[start]

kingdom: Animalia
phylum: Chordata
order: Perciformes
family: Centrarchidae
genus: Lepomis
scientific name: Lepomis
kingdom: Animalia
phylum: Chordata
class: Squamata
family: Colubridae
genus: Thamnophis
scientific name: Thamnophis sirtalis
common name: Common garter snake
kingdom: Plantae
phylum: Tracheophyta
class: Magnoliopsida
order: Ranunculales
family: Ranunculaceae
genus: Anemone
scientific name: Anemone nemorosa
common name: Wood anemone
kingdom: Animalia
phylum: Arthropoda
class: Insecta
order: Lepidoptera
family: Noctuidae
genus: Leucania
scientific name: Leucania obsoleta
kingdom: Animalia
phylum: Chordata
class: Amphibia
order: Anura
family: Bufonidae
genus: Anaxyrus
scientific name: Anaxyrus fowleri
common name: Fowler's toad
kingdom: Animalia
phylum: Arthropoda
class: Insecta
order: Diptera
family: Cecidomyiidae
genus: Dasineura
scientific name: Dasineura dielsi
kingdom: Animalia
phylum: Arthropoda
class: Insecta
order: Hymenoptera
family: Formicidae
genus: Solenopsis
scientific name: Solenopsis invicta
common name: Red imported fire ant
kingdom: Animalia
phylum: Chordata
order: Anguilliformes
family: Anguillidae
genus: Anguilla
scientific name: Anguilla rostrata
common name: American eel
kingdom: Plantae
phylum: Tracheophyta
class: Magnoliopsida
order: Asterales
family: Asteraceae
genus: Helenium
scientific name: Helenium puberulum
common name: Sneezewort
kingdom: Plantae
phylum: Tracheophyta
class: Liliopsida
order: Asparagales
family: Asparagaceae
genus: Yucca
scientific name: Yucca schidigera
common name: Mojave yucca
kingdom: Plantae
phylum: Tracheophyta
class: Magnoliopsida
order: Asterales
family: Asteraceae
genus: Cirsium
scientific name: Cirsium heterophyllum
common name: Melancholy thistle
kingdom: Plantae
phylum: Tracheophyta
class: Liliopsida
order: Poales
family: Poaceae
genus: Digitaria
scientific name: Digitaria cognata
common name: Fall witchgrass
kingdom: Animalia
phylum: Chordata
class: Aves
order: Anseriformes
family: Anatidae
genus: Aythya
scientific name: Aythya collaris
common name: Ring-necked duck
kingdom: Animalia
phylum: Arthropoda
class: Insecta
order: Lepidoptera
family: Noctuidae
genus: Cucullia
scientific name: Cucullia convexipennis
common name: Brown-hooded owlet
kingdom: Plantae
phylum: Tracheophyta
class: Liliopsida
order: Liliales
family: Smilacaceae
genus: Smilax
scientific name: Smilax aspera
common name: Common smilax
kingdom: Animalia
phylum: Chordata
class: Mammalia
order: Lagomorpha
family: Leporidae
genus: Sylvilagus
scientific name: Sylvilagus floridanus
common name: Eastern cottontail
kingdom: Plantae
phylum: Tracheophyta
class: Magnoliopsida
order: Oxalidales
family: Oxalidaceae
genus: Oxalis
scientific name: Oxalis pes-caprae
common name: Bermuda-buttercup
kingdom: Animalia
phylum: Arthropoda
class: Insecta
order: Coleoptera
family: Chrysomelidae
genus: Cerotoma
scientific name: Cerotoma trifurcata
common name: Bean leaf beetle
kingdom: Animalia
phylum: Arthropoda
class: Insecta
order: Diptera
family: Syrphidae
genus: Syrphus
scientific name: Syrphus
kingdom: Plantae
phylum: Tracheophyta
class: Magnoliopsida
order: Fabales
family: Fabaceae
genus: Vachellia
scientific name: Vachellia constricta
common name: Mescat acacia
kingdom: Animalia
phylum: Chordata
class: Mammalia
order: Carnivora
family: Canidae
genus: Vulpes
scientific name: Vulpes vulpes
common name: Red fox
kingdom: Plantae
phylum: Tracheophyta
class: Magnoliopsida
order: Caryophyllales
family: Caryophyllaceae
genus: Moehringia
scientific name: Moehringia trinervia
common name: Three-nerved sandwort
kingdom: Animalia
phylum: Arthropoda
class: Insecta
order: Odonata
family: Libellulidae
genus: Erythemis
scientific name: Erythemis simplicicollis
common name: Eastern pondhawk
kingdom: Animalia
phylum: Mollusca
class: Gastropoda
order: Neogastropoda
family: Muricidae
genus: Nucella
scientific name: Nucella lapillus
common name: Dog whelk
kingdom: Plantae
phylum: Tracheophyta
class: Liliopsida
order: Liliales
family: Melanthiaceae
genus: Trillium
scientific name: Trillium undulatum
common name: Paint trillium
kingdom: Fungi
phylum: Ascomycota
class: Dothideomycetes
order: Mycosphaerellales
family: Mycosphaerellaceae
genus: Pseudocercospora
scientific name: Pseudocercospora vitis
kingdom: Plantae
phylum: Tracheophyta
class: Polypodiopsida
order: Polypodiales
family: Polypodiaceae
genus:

[end]

**Prompt**
Give the listing from its start through the line containing "genus: Leucania" as a two-column CSV with the headers field and value. Use one row per line, with each quoted field's line breaks replaced by spaces.

**Correct result**
field,value
"kingdom:","Animalia"
"phylum:","Chordata"
"order:","Perciformes"
"family:","Centrarchidae"
"genus:","Lepomis"
"scientific name:","Lepomis"
"kingdom:","Animalia"
"phylum:","Chordata"
"class:","Squamata"
"family:","Colubridae"
"genus:","Thamnophis"
"scientific name:","Thamnophis sirtalis"
"common name:","Common garter snake"
"kingdom:","Plantae"
"phylum:","Tracheophyta"
"class:","Magnoliopsida"
"order:","Ranunculales"
"family:","Ranunculaceae"
"genus:","Anemone"
"scientific name:","Anemone nemorosa"
"common name:","Wood anemone"
"kingdom:","Animalia"
"phylum:","Arthropoda"
"class:","Insecta"
"order:","Lepidoptera"
"family:","Noctuidae"
"genus:","Leucania"